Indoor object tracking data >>
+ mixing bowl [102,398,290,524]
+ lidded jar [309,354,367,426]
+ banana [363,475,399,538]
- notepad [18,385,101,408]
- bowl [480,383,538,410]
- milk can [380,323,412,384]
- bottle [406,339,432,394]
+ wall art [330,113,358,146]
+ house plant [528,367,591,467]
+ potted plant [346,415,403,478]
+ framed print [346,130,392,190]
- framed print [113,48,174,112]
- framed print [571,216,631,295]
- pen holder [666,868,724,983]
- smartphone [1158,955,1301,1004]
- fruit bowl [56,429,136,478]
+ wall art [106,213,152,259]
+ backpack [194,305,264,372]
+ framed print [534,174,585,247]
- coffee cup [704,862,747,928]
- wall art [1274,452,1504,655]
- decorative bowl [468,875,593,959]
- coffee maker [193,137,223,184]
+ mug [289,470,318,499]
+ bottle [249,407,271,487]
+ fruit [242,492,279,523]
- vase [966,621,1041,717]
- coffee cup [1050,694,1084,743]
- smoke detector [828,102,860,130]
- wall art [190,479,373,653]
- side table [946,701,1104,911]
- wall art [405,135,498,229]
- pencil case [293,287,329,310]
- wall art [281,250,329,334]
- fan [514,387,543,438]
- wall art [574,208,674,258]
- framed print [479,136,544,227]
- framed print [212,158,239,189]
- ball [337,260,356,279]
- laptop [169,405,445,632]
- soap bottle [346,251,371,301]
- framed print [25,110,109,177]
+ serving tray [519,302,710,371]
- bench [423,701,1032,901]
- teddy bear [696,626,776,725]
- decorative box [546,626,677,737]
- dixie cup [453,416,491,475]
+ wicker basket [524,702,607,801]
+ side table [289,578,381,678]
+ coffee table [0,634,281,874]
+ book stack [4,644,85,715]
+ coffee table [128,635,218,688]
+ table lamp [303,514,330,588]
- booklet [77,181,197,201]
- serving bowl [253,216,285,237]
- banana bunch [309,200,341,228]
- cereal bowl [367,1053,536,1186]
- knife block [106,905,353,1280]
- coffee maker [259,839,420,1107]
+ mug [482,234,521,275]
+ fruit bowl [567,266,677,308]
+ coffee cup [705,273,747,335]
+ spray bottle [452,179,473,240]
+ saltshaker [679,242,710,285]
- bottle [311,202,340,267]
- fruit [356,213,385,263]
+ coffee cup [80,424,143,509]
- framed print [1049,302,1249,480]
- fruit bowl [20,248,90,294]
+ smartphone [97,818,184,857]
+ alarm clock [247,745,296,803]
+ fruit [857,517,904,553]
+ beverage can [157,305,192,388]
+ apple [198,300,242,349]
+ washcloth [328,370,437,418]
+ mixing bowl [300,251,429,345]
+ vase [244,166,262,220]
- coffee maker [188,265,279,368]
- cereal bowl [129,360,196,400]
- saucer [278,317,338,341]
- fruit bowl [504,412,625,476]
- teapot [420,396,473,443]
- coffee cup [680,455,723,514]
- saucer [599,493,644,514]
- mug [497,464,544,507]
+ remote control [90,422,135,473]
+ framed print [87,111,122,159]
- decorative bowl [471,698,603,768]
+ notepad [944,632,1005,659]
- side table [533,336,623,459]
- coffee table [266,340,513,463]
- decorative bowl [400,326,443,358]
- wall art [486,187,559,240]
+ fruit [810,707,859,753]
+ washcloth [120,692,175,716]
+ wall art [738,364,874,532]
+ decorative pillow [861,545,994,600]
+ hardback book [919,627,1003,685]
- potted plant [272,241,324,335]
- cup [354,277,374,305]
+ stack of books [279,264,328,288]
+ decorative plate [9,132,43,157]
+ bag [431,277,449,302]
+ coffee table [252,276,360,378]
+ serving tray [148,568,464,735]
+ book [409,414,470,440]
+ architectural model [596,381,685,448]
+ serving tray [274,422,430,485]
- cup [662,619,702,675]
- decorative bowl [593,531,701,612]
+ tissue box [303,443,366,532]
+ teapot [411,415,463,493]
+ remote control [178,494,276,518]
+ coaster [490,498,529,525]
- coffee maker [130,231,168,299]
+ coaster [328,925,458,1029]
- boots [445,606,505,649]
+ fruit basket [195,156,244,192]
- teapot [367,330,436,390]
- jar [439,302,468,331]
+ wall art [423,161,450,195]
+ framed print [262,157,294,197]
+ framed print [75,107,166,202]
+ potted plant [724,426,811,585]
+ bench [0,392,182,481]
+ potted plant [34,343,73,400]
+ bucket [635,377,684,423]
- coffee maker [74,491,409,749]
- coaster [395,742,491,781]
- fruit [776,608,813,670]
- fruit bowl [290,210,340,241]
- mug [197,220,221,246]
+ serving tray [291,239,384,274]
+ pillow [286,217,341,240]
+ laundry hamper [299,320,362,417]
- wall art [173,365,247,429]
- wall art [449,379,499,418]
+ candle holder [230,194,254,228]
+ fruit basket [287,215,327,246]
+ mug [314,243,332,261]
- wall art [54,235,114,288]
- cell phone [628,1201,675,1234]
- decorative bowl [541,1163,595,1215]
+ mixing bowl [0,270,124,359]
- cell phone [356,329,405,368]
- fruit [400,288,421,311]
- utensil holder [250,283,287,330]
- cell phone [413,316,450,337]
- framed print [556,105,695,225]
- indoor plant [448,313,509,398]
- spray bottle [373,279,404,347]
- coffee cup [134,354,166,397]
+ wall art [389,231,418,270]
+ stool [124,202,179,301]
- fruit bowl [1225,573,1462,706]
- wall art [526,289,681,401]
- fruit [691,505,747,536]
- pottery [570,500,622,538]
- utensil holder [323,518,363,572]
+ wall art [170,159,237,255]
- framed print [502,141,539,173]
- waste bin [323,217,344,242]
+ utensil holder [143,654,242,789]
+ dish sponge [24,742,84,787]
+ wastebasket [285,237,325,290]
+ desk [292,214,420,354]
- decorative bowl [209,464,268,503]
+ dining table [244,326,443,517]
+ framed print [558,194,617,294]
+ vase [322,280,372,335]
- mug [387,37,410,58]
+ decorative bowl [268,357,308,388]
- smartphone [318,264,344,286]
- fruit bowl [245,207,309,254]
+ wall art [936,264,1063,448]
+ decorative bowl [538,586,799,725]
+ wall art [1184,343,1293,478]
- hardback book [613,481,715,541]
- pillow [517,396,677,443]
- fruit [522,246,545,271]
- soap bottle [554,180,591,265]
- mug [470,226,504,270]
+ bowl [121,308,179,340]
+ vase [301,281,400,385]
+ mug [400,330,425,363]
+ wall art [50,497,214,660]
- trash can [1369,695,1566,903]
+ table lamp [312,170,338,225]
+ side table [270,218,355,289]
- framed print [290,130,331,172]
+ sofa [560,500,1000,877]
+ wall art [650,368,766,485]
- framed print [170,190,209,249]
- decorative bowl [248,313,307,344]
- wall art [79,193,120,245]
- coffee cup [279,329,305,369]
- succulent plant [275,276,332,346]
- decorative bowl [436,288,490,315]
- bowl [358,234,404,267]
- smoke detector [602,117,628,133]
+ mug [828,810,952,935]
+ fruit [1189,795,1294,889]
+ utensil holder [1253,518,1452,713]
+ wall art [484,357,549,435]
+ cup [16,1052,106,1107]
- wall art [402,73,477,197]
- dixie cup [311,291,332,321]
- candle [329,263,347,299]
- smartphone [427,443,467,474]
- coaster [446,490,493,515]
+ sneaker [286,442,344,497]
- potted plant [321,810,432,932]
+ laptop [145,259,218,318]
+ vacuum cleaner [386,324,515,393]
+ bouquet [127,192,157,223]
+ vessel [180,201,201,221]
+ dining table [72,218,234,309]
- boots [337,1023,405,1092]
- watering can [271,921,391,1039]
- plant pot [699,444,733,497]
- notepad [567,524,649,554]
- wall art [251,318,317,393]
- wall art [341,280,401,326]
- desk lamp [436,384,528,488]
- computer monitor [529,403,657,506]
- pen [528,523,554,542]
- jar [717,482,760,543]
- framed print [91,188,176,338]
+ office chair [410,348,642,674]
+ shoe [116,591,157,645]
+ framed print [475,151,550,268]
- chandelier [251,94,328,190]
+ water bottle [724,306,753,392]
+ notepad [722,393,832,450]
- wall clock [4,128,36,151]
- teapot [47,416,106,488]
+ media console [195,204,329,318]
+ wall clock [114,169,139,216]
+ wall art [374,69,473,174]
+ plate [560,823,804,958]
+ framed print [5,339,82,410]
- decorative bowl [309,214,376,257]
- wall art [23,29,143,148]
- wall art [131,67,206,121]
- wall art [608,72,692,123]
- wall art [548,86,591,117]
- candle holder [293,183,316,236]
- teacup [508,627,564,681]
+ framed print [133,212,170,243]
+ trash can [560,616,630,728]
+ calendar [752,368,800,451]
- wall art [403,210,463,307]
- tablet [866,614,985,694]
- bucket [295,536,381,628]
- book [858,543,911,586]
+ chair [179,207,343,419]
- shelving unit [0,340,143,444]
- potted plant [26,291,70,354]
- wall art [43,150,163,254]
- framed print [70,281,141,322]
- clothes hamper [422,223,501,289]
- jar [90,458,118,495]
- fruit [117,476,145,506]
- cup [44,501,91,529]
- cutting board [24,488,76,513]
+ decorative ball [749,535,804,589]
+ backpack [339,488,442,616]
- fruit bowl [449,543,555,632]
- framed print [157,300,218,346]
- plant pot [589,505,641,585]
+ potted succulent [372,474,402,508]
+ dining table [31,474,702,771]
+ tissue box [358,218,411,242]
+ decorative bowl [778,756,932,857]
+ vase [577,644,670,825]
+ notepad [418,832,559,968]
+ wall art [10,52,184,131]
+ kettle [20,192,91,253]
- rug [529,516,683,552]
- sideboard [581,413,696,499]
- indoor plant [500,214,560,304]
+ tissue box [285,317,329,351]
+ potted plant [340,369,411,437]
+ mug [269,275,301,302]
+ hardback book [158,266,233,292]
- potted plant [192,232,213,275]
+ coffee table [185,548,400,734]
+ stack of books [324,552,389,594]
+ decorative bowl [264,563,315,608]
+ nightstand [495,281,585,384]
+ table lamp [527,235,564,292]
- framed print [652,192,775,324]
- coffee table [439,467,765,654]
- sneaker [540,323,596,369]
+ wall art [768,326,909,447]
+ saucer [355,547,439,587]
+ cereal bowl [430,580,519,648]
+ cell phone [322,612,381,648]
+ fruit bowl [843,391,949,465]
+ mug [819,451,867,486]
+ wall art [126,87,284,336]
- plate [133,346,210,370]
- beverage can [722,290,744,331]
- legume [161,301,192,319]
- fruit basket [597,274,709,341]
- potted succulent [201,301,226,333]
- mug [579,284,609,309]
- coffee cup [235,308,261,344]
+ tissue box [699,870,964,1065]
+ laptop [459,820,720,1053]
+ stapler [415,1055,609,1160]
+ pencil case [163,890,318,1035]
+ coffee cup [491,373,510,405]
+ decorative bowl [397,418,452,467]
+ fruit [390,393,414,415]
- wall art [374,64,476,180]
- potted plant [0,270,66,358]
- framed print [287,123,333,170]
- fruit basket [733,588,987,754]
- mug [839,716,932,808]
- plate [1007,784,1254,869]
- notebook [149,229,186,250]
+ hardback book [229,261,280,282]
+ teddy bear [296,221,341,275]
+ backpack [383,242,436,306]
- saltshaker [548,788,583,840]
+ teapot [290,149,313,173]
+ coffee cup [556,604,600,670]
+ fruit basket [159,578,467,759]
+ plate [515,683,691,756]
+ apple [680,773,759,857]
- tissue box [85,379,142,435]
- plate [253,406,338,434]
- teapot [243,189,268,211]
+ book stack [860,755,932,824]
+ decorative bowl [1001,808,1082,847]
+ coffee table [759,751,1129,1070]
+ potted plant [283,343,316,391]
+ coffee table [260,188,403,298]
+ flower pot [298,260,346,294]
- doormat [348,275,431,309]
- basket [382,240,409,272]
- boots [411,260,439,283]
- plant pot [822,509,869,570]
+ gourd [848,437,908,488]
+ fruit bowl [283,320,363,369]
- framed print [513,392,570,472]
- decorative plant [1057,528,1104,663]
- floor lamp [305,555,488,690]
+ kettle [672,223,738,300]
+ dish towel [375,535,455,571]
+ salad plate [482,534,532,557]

YOUR TASK >>
Above are the records. Copy the lines beginning at the one that has "wall art [170,159,237,255]" and ending with the one that has "- smartphone [318,264,344,286]", unchanged.

YOUR SOLUTION >>
+ wall art [170,159,237,255]
- framed print [502,141,539,173]
- waste bin [323,217,344,242]
+ utensil holder [143,654,242,789]
+ dish sponge [24,742,84,787]
+ wastebasket [285,237,325,290]
+ desk [292,214,420,354]
- decorative bowl [209,464,268,503]
+ dining table [244,326,443,517]
+ framed print [558,194,617,294]
+ vase [322,280,372,335]
- mug [387,37,410,58]
+ decorative bowl [268,357,308,388]
- smartphone [318,264,344,286]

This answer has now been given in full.